Tonight was corn bread night again, and this time instead of milk I just used heavy cream. You cannot go wrong by substituting with something with a higher fat content, right? Right??? No one was there to stop me, therefore I did whatever I wanted (Man, I should be the president, then I could do anything ever, invent words like nucular and internets aaaaand have a personal chef. Gotta look into monster dot com about this) and it turned out alright. Maybe I will experiment with it more next time. Oh a new discovery for everyone out there, if you mix enough Kalua with egg nog, it just looks like chocolate milk. Great disguise, great drink. More next time, kids.
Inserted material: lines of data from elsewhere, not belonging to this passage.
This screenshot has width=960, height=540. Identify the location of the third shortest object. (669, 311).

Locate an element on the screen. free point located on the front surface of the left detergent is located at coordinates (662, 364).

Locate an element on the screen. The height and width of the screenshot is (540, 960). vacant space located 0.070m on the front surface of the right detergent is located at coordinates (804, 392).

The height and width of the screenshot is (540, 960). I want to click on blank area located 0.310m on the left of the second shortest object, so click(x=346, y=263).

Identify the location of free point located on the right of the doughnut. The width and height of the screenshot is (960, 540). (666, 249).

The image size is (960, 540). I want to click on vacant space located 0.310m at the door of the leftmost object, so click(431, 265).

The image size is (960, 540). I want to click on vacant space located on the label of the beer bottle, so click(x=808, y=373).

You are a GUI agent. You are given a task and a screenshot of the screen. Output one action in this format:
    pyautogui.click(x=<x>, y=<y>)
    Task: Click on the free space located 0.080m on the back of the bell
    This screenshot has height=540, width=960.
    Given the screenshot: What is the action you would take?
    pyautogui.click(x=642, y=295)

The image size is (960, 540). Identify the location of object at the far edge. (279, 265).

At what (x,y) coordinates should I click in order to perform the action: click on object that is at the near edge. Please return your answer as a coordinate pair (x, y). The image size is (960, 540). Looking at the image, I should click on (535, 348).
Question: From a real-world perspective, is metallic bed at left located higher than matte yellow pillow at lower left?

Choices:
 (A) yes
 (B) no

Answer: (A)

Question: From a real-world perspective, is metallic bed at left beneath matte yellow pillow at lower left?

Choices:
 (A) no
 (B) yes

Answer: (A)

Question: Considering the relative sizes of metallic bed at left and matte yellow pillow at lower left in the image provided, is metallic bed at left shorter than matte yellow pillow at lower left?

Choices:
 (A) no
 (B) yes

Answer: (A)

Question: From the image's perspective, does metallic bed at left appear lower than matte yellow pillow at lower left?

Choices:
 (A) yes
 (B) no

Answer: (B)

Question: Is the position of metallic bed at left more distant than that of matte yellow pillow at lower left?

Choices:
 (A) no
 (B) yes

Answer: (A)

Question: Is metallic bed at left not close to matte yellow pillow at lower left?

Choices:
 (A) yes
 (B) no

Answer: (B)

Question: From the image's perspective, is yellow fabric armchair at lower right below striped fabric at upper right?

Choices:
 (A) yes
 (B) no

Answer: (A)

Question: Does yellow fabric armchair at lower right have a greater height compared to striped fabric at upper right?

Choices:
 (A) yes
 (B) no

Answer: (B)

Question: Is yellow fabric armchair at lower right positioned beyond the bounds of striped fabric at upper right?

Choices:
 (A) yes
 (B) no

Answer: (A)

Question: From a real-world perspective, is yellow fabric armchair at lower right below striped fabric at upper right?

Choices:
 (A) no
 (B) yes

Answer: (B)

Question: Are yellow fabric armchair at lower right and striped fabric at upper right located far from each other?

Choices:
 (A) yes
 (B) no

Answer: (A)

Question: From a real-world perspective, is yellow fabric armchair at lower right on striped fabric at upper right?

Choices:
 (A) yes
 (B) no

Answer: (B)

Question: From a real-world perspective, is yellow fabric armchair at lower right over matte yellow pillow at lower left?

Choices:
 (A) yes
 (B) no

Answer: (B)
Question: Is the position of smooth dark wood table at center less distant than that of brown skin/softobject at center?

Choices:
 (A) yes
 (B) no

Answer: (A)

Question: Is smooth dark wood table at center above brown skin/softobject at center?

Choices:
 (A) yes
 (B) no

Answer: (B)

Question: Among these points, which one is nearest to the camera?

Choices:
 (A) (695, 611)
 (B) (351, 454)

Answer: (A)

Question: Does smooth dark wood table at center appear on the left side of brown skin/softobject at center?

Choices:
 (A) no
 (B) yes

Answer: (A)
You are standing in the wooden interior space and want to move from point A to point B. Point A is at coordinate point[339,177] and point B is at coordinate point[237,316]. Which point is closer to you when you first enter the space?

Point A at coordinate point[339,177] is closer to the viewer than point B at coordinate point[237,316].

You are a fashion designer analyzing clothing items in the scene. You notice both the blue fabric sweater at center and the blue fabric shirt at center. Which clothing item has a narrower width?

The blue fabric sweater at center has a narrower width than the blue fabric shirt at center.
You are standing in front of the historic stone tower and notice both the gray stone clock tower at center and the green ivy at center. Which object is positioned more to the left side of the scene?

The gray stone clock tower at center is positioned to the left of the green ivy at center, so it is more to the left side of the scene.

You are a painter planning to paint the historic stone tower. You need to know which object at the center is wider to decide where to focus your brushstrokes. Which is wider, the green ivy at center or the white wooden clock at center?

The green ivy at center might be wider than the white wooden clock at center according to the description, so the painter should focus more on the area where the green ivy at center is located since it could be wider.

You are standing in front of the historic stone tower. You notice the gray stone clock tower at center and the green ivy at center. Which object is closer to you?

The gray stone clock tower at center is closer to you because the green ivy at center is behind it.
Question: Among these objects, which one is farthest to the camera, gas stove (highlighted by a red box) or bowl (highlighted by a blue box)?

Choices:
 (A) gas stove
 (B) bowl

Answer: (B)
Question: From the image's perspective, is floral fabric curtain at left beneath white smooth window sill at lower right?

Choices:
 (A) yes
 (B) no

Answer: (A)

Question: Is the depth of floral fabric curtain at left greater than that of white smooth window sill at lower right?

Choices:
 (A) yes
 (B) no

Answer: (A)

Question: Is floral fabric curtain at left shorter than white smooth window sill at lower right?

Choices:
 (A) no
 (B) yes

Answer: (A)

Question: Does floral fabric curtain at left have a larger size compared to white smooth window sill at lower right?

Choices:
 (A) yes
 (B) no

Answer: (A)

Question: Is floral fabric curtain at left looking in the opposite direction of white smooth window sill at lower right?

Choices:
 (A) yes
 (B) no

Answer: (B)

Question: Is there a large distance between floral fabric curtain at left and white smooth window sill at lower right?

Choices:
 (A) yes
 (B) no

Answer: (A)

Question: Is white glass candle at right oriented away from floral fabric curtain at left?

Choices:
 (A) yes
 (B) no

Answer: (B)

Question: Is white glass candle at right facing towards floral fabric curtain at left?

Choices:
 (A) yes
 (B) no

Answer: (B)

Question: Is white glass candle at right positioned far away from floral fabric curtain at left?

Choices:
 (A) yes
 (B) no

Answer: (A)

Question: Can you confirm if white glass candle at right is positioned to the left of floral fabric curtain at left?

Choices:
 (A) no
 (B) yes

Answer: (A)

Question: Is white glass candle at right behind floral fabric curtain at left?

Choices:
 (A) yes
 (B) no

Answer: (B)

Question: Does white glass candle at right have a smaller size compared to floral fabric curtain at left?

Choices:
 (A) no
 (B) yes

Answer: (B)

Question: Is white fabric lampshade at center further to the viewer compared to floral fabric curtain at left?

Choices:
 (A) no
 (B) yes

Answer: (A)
Posted by Danny on December 16 2007 at 9:48 pm





Stop right now, thank you very much,
I need somebody with the human touch,
Hey you always on the run,
Gotta slow it down baby, gotta have some fun.
god I love DVR
eighty two on December 17 2007 at 12:52 am
Pork shoulder is one of my favorite things in the world! And yours looks go-oood!
Anyhow, I also believe in the low and slow method, but instead of just timing it, I shoot for a certain temp, anywhere between 195 to 205 to get meat that falls off the bone. That temperature range correlates to about 1.5 hours per pound at 275, BUT I found it also depends on the temperature of the roast before you put it into the oven. I try to take mine out of the fridge about 2 hours before I start roasting.
Who knew that roasting the hell out of a piece of pork is actually a science, right?
darlene on December 17 2007 at 2:14 am
why does that look like pigs foot?
Ang on December 17 2007 at 3:03 pm
eighty two,
Could not have said it better myself.
darlene,
Wow, you have it down to an exact science! I will try that next time. Do you baste it any?
Ang,
I am not sure, but recently I saw that there is a restaurant in the village that just does variations on pigs feet.
Danny on December 17 2007 at 11:05 pm
It does look like upper pigs foot.
Chicago on December 18 2007 at 12:17 pm
I can sort of see it looking like pigs feet, but I swear it really is not. Maybe I will try that sometime too, but the hair on the feet is so annoying to clean.
Danny on December 19 2007 at 4:34 pm
holy cow, 7 hours? you're so patient, cus thats like a whole sunday of college football. i had some roast pork at michael's genuine in miami, and it tasted like they cooked it in a pressure cooker (for the falling off the bone goodness) and then roasted it (for crisp deliciousness) maybe this method can save you some time.